Cina, volano le immatricolazioni ad agosto

(Teleborsa) – Il mercato dell’auto cinese continua ad espandersi e a mostrare numeri monstre nel mese di agosto, quando il totale dei veicoli venduti è salito del 5,6% su anno, oltrepassando quota 2 milioni.

Durante i mesi estivi il tasso di crescita non è stato mai inferiore al 3% (+6,2% a luglio e +3,8% a giugno), mentre da inizio anno le vendite hanno subito un incremento del 4,3% rispetto agli stessi 8 mesi del 2016.

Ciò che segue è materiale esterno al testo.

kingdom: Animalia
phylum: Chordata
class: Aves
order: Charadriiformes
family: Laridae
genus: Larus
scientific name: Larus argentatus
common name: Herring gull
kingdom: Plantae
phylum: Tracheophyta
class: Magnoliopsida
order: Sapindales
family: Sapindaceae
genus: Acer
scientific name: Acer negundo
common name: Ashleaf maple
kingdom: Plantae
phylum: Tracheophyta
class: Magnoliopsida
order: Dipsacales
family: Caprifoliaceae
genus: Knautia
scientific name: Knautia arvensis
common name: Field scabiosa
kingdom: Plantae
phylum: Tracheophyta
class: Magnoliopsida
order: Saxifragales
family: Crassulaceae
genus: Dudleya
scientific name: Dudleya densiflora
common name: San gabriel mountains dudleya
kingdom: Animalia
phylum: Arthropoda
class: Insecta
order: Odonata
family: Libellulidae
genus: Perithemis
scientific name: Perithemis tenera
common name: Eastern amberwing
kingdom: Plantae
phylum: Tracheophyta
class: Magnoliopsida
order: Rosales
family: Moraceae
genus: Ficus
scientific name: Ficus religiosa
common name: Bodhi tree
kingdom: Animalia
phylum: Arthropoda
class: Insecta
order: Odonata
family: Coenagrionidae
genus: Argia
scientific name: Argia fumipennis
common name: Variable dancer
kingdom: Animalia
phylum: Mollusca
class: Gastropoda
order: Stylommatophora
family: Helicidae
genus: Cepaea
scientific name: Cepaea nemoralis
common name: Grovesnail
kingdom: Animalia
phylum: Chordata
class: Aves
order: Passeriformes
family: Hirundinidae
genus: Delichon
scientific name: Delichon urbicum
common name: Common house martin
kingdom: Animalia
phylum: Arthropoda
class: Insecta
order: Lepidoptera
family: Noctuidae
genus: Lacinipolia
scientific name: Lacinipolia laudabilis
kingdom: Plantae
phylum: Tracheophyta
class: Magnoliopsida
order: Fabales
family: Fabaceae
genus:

La parte del leone è stata fatta dai veicoli commerciali, con una variazione positiva mensile del 12,8% e una cumulata su anno del 17%, mentre le auto private sono rimaste più indietro (rispettivamente, +4,1% ad agosto e +2,2% nel periodo gennaio-agosto), prospettando un risultato per l’intero 2017 più modesto in confronto al +16% del 2016.

Un risultato certamente influenzato dall’aumento delle tasse deciso ad inizio anno, ma che per i produttori locali riflette anche una congestione del mercato, entrato in una fase di maturità. Situazione che potrebbe essere ulteriormente ridefinita in futuro, dato che le autorità stanno valutando la messa al bando graduale delle vetture a benzina e gasolio, sulla ruota di analoghe decisioni di Francia e Gran Bretagna a partire dal 2040.

Il viceministro dell’industria Xin Guobin ha affermato che si tratterà comunque di un processo “lungo”, e che sarà difficile fermare completamente la produzione di veicoli tradizionali alimentati ad idrocarburi per i prossimi due decenni, in particolare quelli pesanti. Tuttavia, l’ex celeste impero già ha introdotto alcune normative, mentre i costruttori occidentali hanno cominciato ad investire in loco, scommettendo su un mercato potenzialmente molto redditizio: Ford, ad esempio, ha annunciato una joint venture con la Anhui Zotye Automobile, mentre Renault e Nissan hanno stretto accordi con la Dongfeng Motor.